4) Aquinas argue we cannot hold a friendship (in charity) for animals (pp. 144-145).  Why does he make this argument and do you agree or disagree with his conclusions.

 

F) Sixth Week: Adams and Lewis  

 

1)  Describe what Adams terms "the problem of total devotion."

 

2)  How does Adams solve this problem?  Do you agree with his solution?

 

3)  Discuss what Lewis considers the inherent danger of friendship.  Do you agree with his analysis of this danger?  Why or why not?

 

G) Seventh Week: Montaigne, Bacon, Hobbes and Hume  

 

1)  Would you wish to be a friend of Montainge's?  Why or why not?

 

2)  Which quality of the true friend mentioned by Bacon do you find the most important and why?

 

3)  Locke argues for an innate selfishness in human nature, whereas Hume argues for an innate benevolence.  Which argument do you find the more convincing and why?

 

H) Eighth Week: Kant  

 

1)  If we can’t force a friendship to occur, does it make sense to claim, as Kant does that we have a duty of friendship?  Why or why not?

 

2)  Explain the dynamic at work in friendship between love and respect (Badhwar, 150-51).  Do you feel comfortable with the distinction Kant makes in working out this dynamic between moral and emotional friendship (Badhwar,152-53)?  Why or why not?              

 

3)  According to Paton, in what manner for Kant might our emotions aid or detract from our friendships?  Also read and consider the question from the introduction (Badhwar, 20-23) of whether Kant's argument that "emotions merely facilitate right action do[es] justice to the role of the emotion, especially love, in morality? (Badhwar, 23)

 

I) Ninth Week: Kant

 

1)      What does Blum mean by "conditional alturism" and how does it function in his notion of moral friendship?  Again attentiveness to the introduction (Badhwar, 25-28) will be helpful.

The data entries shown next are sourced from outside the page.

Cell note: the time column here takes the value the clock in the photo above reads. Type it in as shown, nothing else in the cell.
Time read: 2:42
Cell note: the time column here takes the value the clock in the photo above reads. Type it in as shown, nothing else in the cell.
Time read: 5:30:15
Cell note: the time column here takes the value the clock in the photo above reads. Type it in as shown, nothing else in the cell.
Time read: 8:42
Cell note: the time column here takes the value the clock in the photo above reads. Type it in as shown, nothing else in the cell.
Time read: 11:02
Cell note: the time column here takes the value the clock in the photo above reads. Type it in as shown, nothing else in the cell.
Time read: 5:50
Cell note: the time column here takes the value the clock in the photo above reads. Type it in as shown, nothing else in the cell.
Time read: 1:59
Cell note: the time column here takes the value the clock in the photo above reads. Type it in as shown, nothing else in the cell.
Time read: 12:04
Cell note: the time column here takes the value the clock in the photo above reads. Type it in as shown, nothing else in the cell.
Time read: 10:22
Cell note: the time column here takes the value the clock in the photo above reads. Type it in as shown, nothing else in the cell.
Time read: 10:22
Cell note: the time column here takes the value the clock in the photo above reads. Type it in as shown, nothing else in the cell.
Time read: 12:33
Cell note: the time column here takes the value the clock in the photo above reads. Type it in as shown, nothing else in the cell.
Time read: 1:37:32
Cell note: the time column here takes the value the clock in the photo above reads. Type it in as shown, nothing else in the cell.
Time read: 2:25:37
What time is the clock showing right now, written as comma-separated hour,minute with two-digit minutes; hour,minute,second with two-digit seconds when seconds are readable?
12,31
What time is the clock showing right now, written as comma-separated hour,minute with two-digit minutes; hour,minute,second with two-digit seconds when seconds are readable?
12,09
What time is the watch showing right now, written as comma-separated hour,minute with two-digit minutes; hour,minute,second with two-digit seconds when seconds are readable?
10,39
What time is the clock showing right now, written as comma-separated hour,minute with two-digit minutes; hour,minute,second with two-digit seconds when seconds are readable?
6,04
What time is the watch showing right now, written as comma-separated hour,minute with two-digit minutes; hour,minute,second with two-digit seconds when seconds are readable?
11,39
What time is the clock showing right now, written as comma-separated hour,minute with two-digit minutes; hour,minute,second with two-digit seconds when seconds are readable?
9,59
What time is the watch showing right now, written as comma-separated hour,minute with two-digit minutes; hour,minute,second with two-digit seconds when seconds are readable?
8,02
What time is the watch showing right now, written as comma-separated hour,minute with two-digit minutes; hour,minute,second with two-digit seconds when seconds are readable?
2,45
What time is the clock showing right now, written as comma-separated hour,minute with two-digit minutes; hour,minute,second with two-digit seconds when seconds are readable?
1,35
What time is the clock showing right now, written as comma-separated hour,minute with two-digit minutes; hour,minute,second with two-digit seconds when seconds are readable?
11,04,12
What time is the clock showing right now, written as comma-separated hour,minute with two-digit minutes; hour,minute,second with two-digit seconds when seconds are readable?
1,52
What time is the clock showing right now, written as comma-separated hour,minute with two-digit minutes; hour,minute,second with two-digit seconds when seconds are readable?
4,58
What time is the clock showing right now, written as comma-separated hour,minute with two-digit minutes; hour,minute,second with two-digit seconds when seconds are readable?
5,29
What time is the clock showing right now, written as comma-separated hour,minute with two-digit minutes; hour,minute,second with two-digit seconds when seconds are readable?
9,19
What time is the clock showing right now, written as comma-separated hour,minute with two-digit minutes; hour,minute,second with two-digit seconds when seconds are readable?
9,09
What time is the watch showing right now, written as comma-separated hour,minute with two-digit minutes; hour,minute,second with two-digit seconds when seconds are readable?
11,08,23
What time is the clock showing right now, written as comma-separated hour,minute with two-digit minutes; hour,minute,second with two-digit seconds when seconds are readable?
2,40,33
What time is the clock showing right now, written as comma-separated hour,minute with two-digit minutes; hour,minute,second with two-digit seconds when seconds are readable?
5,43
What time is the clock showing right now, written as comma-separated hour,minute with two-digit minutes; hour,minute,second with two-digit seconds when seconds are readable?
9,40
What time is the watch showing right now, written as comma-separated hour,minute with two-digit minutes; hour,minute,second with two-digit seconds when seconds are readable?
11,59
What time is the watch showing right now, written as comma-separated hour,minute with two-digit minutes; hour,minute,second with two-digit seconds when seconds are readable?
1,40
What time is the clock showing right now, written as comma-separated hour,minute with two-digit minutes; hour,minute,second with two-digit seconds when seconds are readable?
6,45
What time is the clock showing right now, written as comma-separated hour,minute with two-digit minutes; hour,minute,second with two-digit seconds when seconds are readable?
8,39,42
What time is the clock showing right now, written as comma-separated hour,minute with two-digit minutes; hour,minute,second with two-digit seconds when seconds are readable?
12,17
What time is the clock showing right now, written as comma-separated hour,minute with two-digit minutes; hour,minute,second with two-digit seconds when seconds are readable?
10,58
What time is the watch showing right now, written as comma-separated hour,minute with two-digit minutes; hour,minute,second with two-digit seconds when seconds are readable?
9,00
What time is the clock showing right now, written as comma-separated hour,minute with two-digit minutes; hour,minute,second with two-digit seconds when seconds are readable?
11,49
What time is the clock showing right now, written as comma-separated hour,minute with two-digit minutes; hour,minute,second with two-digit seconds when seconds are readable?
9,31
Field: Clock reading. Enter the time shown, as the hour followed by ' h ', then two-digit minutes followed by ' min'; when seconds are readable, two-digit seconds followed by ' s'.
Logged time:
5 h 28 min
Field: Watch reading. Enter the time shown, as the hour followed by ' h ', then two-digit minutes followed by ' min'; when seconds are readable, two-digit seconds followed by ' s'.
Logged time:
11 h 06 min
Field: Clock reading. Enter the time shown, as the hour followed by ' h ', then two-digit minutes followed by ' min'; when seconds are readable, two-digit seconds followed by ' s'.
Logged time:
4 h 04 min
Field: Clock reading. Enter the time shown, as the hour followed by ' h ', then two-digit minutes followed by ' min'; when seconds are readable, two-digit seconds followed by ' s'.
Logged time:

2)      What are some of the psychological issues Kant raises in regard to friendship?  Discuss one of them in some depth.

 

 

J) Tenth Week: Mill

 

1) In what manner is marriage a master/slave relationship?  How are men corrupted by this relationship?  Do you agree with Mill's analysis?

 

2)  For Mill, how might marriage become a relationship of friendship?  Is he realistic?

 

3)  Do you approve of Mill's notion of friendship, regardless of his argument about men and women?  Does his notion emphasize too much, as the Introduction states, "the liberal conception of the atomistic self"?  (Badhwar, p. 33).

 

And keep in mind another quote from the Introduction (Badhwar, p. 32): "Mill made a "significant break" with previous writers, who had held that women were incapable of the highest kind of friendship."  In this regard, you might want to look at Kierkegaard on the subject of women.  Also, if you have time before class look at Marilyn Friedman's article (it is just after the one on Mill) and see what she has to say about communitarian notions of the self and friendship.

 

K) Eleventh Week Transcendentalist          Emerson (BLOSSER, 257-272)

 

1)  Using Emerson's aphoristic style, reflect on three to five important issues in his notion of friendship.

 

2)  Discuss in depth the various ways Emerson's essay might suggest how we could escape solipsism through our relationship with a friend.  Do you think the question of solipsism is an mportant one?

 

L) Twelfth Week: Post Hegelian      Kierkegaard (BLOSSER, 243-256)

 

1)      Do you agree with Kierkegaard's thesis that friendship is implicitly selfish?  Why or why not?

2)      What are the qualities of the aesthetic versus those of the ethical? 

3)      Would you assent to being Kierkegaard’s friend?  Why or why not?

 

M) Thirteenth Week: Contemporary           Dr. Clement’s Paper on Friendship and Animals/ Gray (BLOSSER, 319-333) and Arendt (BLOSSER, 335-360)

 

            DOUBLE CREDIT POSSIBLE!

 

Assignment #1 DUE TUESDAY:

 

      1)   Do you agree or disagree with Dr. Clement’s central thesis about friendship and animals?  Why or why not?  (Write 3 paragraphs!)

 

Assignment #2 DUE THURSDAY:

 

Answer the following two questions:

 

1)      Discuss how war might prove a context in which friends discover more deeply the meaning of their friendship.  Do you agree with Gray’s conclusion that the true domain of friendship is not in war but in peace?  Why or why not?

2)      How does Lessing’s notion of friendship illuminate for Arendt a “dark time”?